La semaine dernière, nous retrouvions Ursula K. Le Guin dans le monde de la Science-Fiction, plutôt que de la Fantasy. Cette fois-ci, faisons l’inverse : je vous avais raconté l’unique œuvre de Science-Fiction de Megan Lindholm. Aujourd’hui, je vous présente l’un de ses romans fantastiques.
Ainsi qu’expliqué dans cette précédente chronique, l’illustre Robin Hobb a longtemps officié sous le nom de plume de Megan Lindholm. Au travers de cette seconde personnalité, l’autrice explore des récits plus ancrés dans notre réel ; elle incorpore des métaphores puisées au sein de sa propre vie, ses questionnements quant à l’évolution des mœurs et des personnes qui lui sont proches. Avec soin, Lindholm ficelle tout cela d’éléments imaginaires et dépose dans nos mains la somme de ses visions du monde.
Parmi ses nombreux écrits se trouve une petite perle de roman : Le Dieu dans l’Ombre – un livre publié en 1991, d’environ cinq cent pages. Il est édité en France chez les Editions ActuSF. En voici le résumé :
Evelyn est une jeune fille vivant en Alaska qui s’intéresse plus à la nature qui environne sa maison plutôt qu’à ses copines et aux sujets qui traditionnellement passionnent les jeunes filles de son âge. Depuis sa tendre enfance, elle a l’habitude de rejoindre Pan, un jeune faune, au milieu de la forêt et de s’amuser avec lui. Mais l’arrivée de ses règles et son entrée dans l’âge adulte repousse le faune qui ne reparaît alors plus.Des années ont passé. Evelyn est mariée avec Tom avec qui elle a eu un enfant, Teddy. À la suite d’un problème dans la famille de Tom, ils se rendent tous les trois dans leur maison afin de leur fournir assistance pendant quelques mois. Malgré un accueil qui se voulait chaleureux, Evelyn n’est pas très bien intégrée dans la famille et au plus le temps passe, au plus elle se sent rejetée. C’est à ce moment que Pan, devenu adulte, fait sa réapparition. La tentation est grande pour Evelyn de rejeter sa vie actuelle qui ne lui apporte aucune joie ni plaisir, en dehors de la présence de son fils, pour se plonger dans une vie faite d’instincts et de plaisirs primaires.
☆ ☆ ☆
Énoncé A:
D'après l'extrait choisi, en quelle année le roman Le Dieu dans l'Ombre a-t-il été publié ?
☆ ☆ ☆
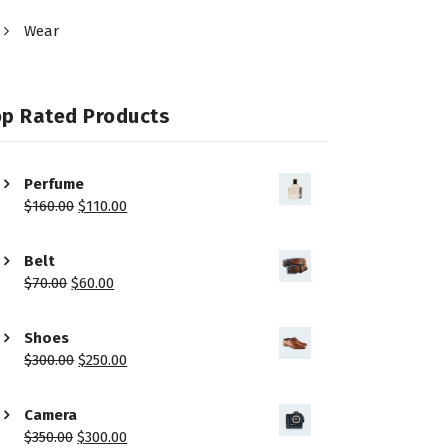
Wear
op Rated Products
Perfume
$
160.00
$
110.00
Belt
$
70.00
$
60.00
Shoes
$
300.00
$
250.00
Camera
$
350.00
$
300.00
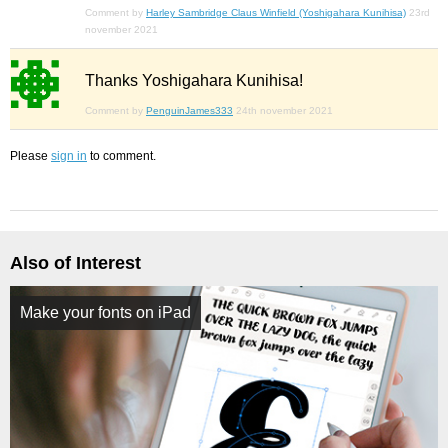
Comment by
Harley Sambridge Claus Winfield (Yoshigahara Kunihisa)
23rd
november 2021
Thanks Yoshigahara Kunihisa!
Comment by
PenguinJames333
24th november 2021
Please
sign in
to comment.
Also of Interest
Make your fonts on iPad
☆ ☆ ☆
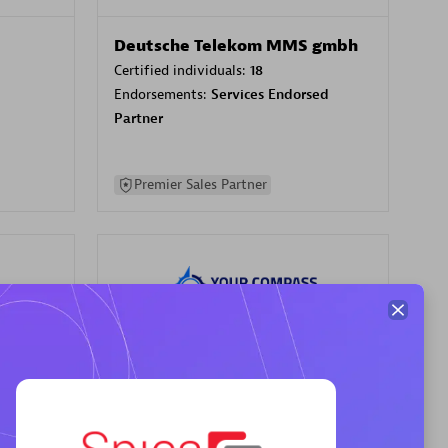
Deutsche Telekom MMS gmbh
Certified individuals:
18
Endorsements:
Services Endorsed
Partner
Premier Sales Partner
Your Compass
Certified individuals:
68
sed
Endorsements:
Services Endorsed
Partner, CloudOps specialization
☆ ☆ ☆
Énoncé B:
Dans les enregistrements, reproduisez à l'identique la partie qui s'ouvre sur la ligne contenant « Deutsche Telekom MMS gmbh » et se ferme sur celle contenant « Partner, CloudOps specialization », ces deux lignes comprises.

Corrigé A:
En 1991.

Corrigé B:
Deutsche Telekom MMS gmbh
Certified individuals:
18
Endorsements:
Services Endorsed
Partner
Premier Sales Partner
Your Compass
Certified individuals:
68
sed
Endorsements:
Services Endorsed
Partner, CloudOps specialization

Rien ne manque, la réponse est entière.